For those of you who have sat in meetings with me, watching as I nervously break one pen lid (and necklace) after another, I bring you a bird that seems to share my issue with holding still. It's actually a bird with talents that would wow even you non-birding folks, but for some reason it was named for its odd habit of bobbing up and down.

Well, a coworker was lucky enough to see one of these avian nervous Nellies recently, and I decided it was time to give it its due on this blog. Ladies and gentleman, I present to you Your BOTW, the American dipper.

Fact: The American dipper is a chunky, dark gray songbird with short wings and tail and a large head. It has white eyelids that are quite obvious when it blinks.

Fact: The American dipper is named for its habit of dipping—basically bending its legs and bouncing its body up and down. Now whether this is a nervous tic like my pen tapping or necklace twisting, scientists really aren’t sure. But dippers do tend to dip more when disturbed, approached by humans, or even aroused.

Fact: Don’t be fooled by its anxious habits or monastic garb. The American dipper has extreme skills for a little songbird. It makes its life in rushing mountain streams, literally riding the rapids and walking along icy streambeds to find food.

Fact: Dippers can dive and swim under water by flapping their wings. They can even walk along the bottoms of streams using their long toes to grasp rocks.

Fact: I probably don’t have to tell you that mountain streams are cold (refreshingly cold, if you believe Coors commercials). But the American dipper is well-equipped to handle icy waters even in the winter with its thick coat of feathers (including a layer of down, much like that on ducks) and its ability to decrease blood flow to vital organs.

Fact: The American dipper has nasal flaps to help prevent water from entering its nostrils, large glands that produce its very own waterproofing oil, and strong eye muscles that help it see underwater.
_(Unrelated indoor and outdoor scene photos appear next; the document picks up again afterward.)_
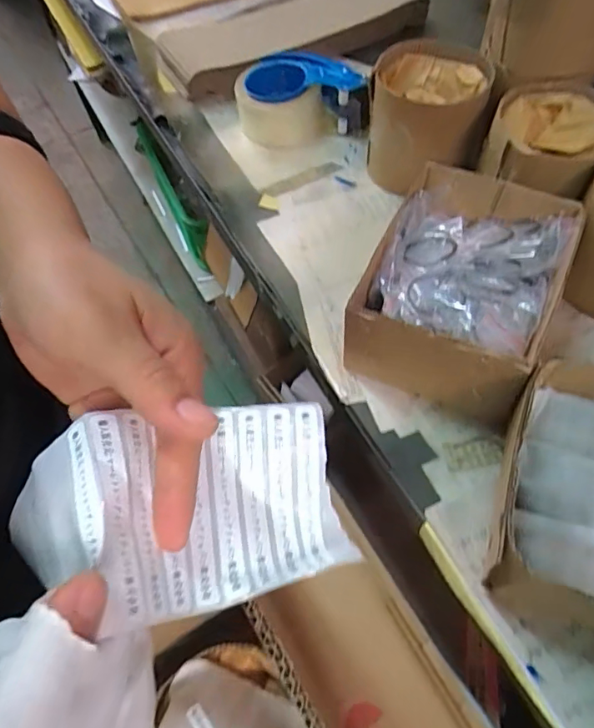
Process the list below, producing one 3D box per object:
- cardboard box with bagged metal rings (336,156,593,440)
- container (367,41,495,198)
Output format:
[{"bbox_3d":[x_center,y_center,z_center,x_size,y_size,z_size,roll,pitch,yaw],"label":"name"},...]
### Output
[{"bbox_3d":[0.146,-0.068,0.446,0.141,0.087,0.195,22,64,16],"label":"cardboard box with bagged metal rings"},{"bbox_3d":[0.142,-0.275,0.570,0.124,0.107,0.121,3,60,5],"label":"container"}]

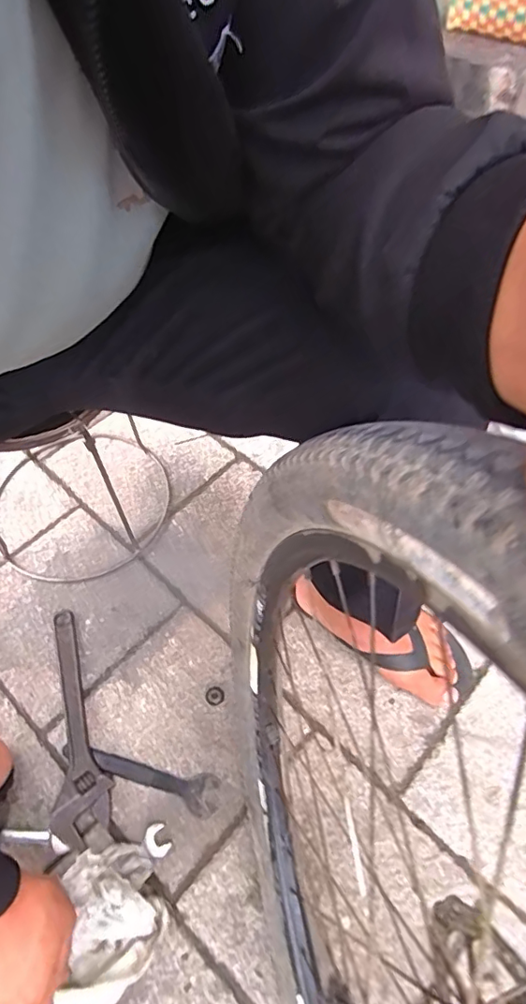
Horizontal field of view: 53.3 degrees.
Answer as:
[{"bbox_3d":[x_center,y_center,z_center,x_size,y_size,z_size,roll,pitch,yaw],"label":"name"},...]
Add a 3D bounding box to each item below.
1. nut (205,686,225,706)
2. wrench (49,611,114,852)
[{"bbox_3d":[-0.064,0.259,0.698,0.024,0.005,0.024,1,55,-1],"label":"nut"},{"bbox_3d":[-0.239,0.274,0.677,0.063,0.024,0.290,-10,56,-9],"label":"wrench"}]

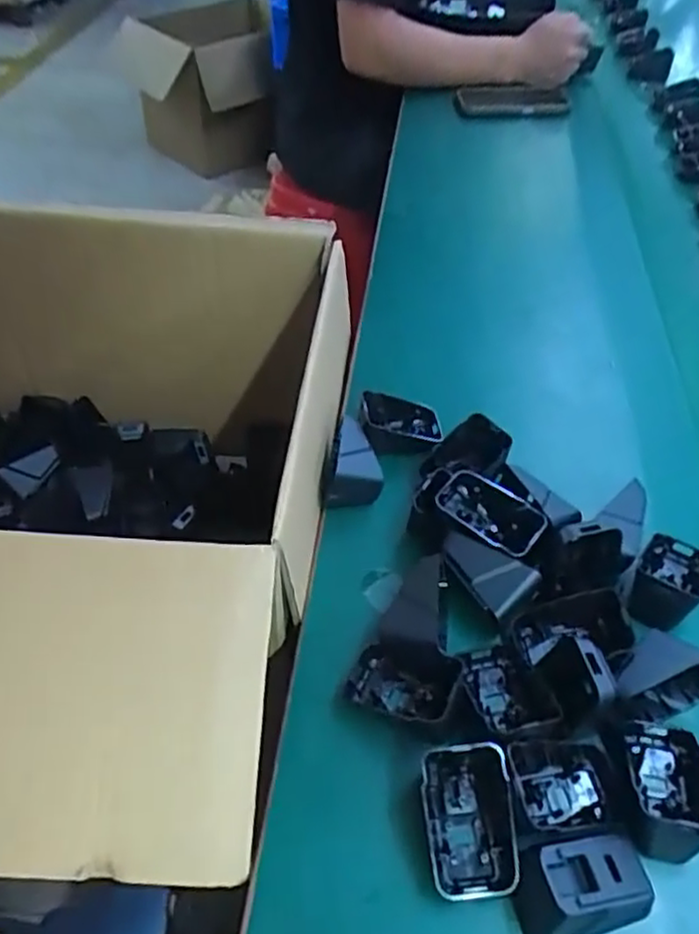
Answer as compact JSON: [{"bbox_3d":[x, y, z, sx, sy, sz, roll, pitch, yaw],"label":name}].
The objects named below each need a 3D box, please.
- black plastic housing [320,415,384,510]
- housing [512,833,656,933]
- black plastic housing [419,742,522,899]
[{"bbox_3d":[0.003,-0.004,0.520,0.043,0.034,0.062,5,49,1],"label":"black plastic housing"},{"bbox_3d":[0.116,0.206,0.338,0.068,0.034,0.038,-9,50,-11],"label":"housing"},{"bbox_3d":[0.062,0.184,0.360,0.045,0.033,0.067,-8,58,2],"label":"black plastic housing"}]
This is a great video to show you what the dipper does underwater. (It's professionally produced by National Geographic.) Twenty or 30 seconds should give you a good idea.

Fact: Just what is the American dipper seeking at the bottom of those icy streams? Mostly insects and insect larvae, and occasionally tiny fish and fish eggs.

Fact: Streams plays a major role even in the dipper’s sexual and nesting habits. They copulate on rocks in the middle of streams. And, according to The Birds of North America Online, one dipper couple was even observed having aerial sex a few meters above the stream, tumbling into the water, and continuing to copulate as they floated downstream. Is that an extreme bird or what?!

Fact: American dippers build nests of moss and grass right alongside streams, but they need places that aren’t threatened by flooding, are inaccessible to predation, and have some sort of horizontal support. The undersides of bridges are a popular spot.

Fact: Both parents usually feed the nestlings after they hatch. Within 16 days, nestlings can dive, swim, and pull themselves out of the water.

Fact: Perhaps in an attempt to utilize limited resources, parents will sometimes split up, each taking half of the nestlings to establish their own territory. No weekend visitations, here. Once territories are established, the once happy family will rarely cross any unmarked borders.

Fact: I’ve gone on too long about the American dipper (because it's so cool). But, if you’ve read all the way to the end, congratulations!

This has been Your BOTW!

1 comment:

Jill said...

What an amazing little bird. Me and the kids loved the video showing the American dipper swimming.